Here are some suggestions:
- Check your breathing. The quality of your breath—its rate, depth, and ease—is a reliable inner guide as to the quality of your effort. If your breathing is restricted, you’re pushing too hard. As you inhale and exhale, your body naturally oscillates. When we push into our extreme edge, our bodies tighten and can’t oscillate with the breath. Set aside your ideas about what a pose “should” look like. Relax into where you are. This pose, right now, is where the yoga is. Allow the internal breath movement to guide you into your asana.

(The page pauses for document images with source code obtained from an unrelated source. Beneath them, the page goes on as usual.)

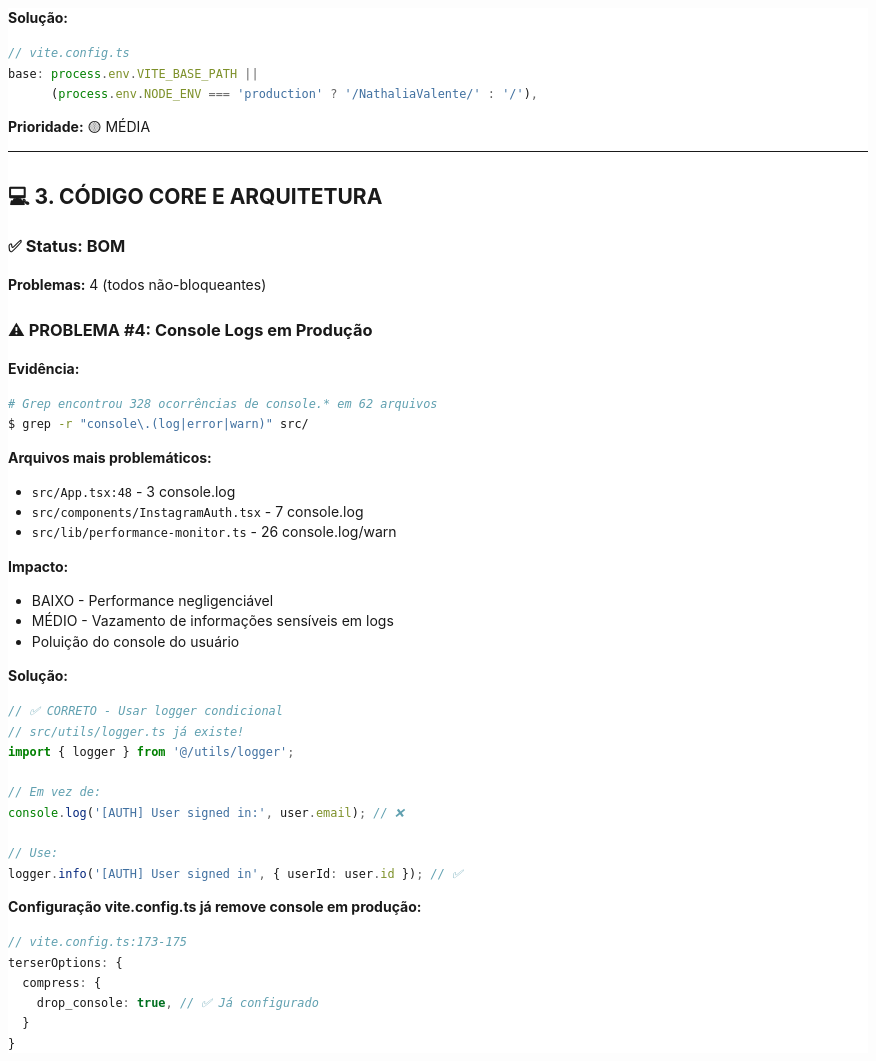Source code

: **Solução:**

```typescript
// vite.config.ts
base: process.env.VITE_BASE_PATH ||
      (process.env.NODE_ENV === 'production' ? '/NathaliaValente/' : '/'),
```

**Prioridade:** 🟡 MÉDIA

---

## 💻 3. CÓDIGO CORE E ARQUITETURA

### ✅ Status: BOM

**Problemas:** 4 (todos não-bloqueantes)

### ⚠️ PROBLEMA #4: Console Logs em Produção

**Evidência:**

```bash
# Grep encontrou 328 ocorrências de console.* em 62 arquivos
$ grep -r "console\.(log|error|warn)" src/
```

**Arquivos mais problemáticos:**

- `src/App.tsx:48` - 3 console.log
- `src/components/InstagramAuth.tsx` - 7 console.log
- `src/lib/performance-monitor.ts` - 26 console.log/warn

**Impacto:**

- BAIXO - Performance negligenciável
- MÉDIO - Vazamento de informações sensíveis em logs
- Poluição do console do usuário

**Solução:**

```typescript
// ✅ CORRETO - Usar logger condicional
// src/utils/logger.ts já existe!
import { logger } from '@/utils/logger';

// Em vez de:
console.log('[AUTH] User signed in:', user.email); // ❌

// Use:
logger.info('[AUTH] User signed in', { userId: user.id }); // ✅
```

**Configuração vite.config.ts já remove console em produção:**

```typescript
// vite.config.ts:173-175
terserOptions: {
  compress: {
    drop_console: true, // ✅ Já configurado
  }
}
```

- Stay inside your edge. Staying 5-10% inside your end range will help promote stability and protect your joints, in addition to allowing your breath to move your body. This is especially important for people whose joints are on the looser side. Tempting as it is for us “flexies” to take it to the limit, pushing our end ranges creates imbalance and can damage our joint structures.
- While you’re in an asana, orient your intention toward producing continuity through your joints. When you push into your joints’ end ranges, the extended side of the joint will likely feel stretching sensations, while the flexed side of the joint feels compressed. For example, extend your arm outward from the shoulder, 90 degrees to your torso. Stretch your arm backward as far as it will go. You will likely feel stretching sensation in the front of the joint and compression in the back of the joint. Move your arm forward until the front and back of your joint feel equally open. This principle applies to all your joints. As you practice, scan your joints. If you feel compression on the flexed side of the joint, you are likely pushing into your end range.
The “full expression”
“Full expression” is a widely spoken term in yoga circles. When a teacher encourages those who can to move into the full expression of a pose, it’s usually an invitation to explore the most extreme expression of a pose. In terms of yoga’s deeper aim—the settling of the mind into silence—there’s another way to think about what full expression could mean.
According to Shearer’s translation of Sutra 2.47, asana practice is mastered when “all effort is relaxed and the mind is absorbed in the Infinite.” Full expression of an asana happens when we are both stable and at ease, when we are no longer struggling against the asana as it is. It arises when the outward expression of our pose is in harmony with the inner movement of our breath and when we have invested our full attention into the sensations arising as we move and breathe. Full expression is not dependent on what a pose looks like. Rather, it depends on our physical/mental/emotional investment into each moment of the living, breathing process that is asana practice.
A version of this article appeared in Hip-Healthy Asana, by Charlotte Bell, © 2018 Charlotte Bell. Reprinted in arrangement with Shambhala Publications, Inc.